Problem details: A faithful, word-for-word copy of the data below is required, without pictures.

Scene geometry reasoning data
Segment Open

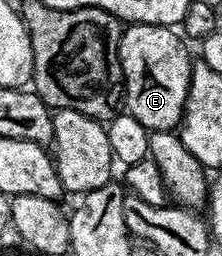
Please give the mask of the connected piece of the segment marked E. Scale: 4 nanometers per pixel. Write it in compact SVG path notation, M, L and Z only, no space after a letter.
M132 23L121 32L120 66L124 72L122 101L126 112L149 131L167 133L175 130L184 120L194 64L187 44L189 42L175 28L167 25Z

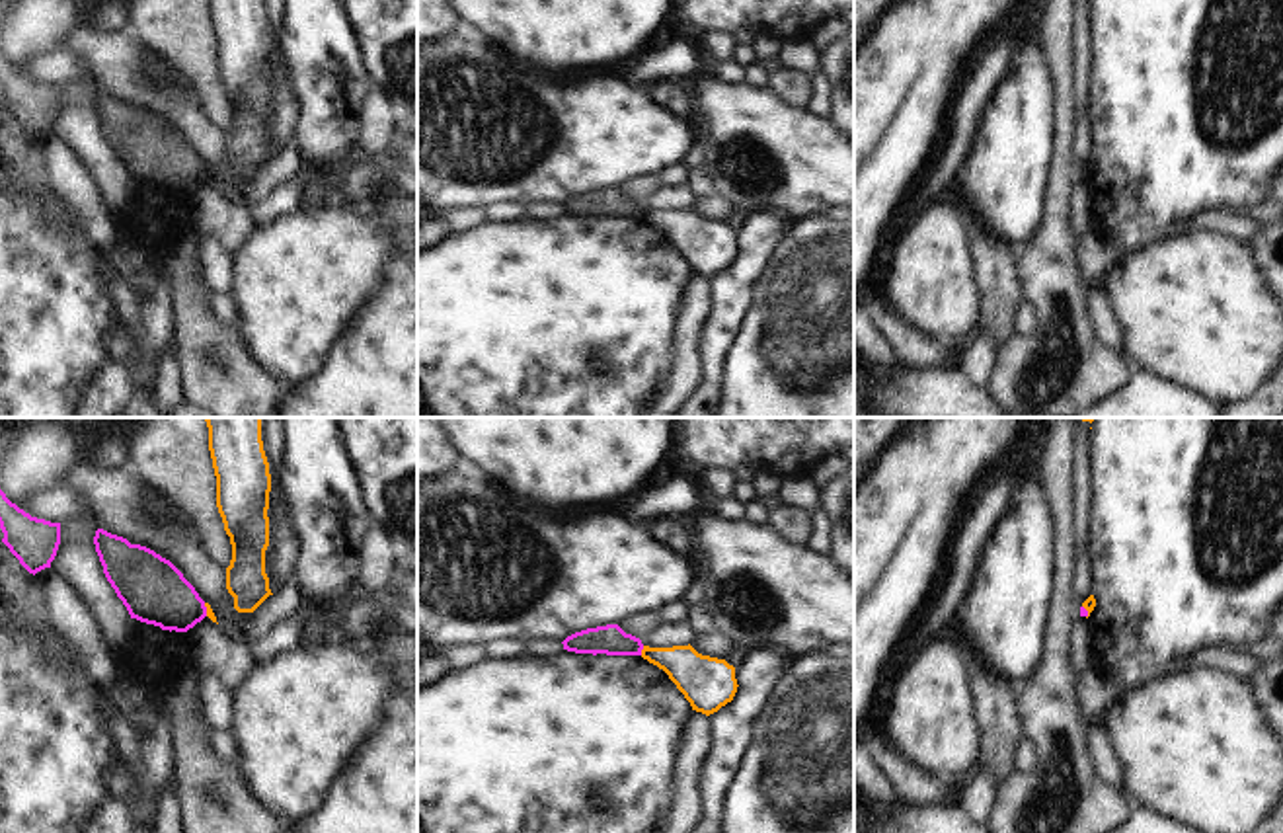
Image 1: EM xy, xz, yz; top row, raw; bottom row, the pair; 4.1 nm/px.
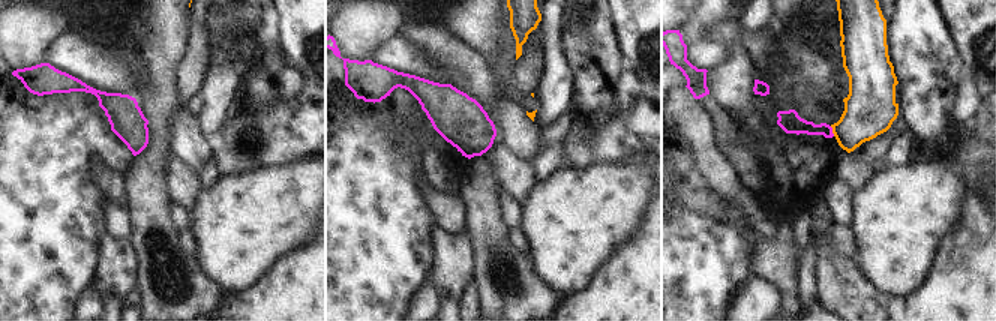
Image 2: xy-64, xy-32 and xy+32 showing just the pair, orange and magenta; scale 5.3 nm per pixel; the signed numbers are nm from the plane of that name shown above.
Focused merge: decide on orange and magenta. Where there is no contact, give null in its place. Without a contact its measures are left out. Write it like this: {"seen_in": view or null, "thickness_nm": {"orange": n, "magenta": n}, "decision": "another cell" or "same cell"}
{"seen_in": "xz", "thickness_nm": {"orange": 180, "magenta": 120}, "decision": "another cell"}

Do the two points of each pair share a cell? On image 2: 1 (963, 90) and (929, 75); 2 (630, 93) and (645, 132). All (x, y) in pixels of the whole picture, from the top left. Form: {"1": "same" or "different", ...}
{"1": "different", "2": "different"}

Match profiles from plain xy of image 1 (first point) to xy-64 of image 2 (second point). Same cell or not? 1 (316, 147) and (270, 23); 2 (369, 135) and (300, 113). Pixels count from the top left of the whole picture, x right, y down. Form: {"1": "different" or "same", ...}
{"1": "same", "2": "different"}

Segment Closed

Worked solution:
Please give the mask of the connected piece of the segment marked E. Scale: 4 nanometers per pixel. Write it in compact SVG path notation, M, L and Z only, no space after a letter.
M132 23L121 32L120 66L124 72L122 101L126 112L149 131L167 133L175 130L184 120L194 64L187 44L189 42L175 28L167 25Z

Image 1: EM xy, xz, yz; top row, raw; bottom row, the pair; 4.1 nm/px.
Image 2: xy-64, xy-32 and xy+32 showing just the pair, orange and magenta; scale 5.3 nm per pixel; the signed numbers are nm from the plane of that name shown above.
Focused merge: decide on orange and magenta. Where there is no contact, give null in its place. Without a contact its measures are left out. Write it like this: {"seen_in": view or null, "thickness_nm": {"orange": n, "magenta": n}, "decision": "another cell" or "same cell"}
{"seen_in": "xz", "thickness_nm": {"orange": 180, "magenta": 120}, "decision": "another cell"}

Do the two points of each pair share a cell? On image 2: 1 (963, 90) and (929, 75); 2 (630, 93) and (645, 132). All (x, y) in pixels of the whole picture, from the top left. Form: {"1": "same" or "different", ...}
{"1": "different", "2": "different"}

Match profiles from plain xy of image 1 (first point) to xy-64 of image 2 (second point). Same cell or not? 1 (316, 147) and (270, 23); 2 (369, 135) and (300, 113). Pixels count from the top left of the whole picture, x right, y down. Form: {"1": "different" or "same", ...}
{"1": "same", "2": "different"}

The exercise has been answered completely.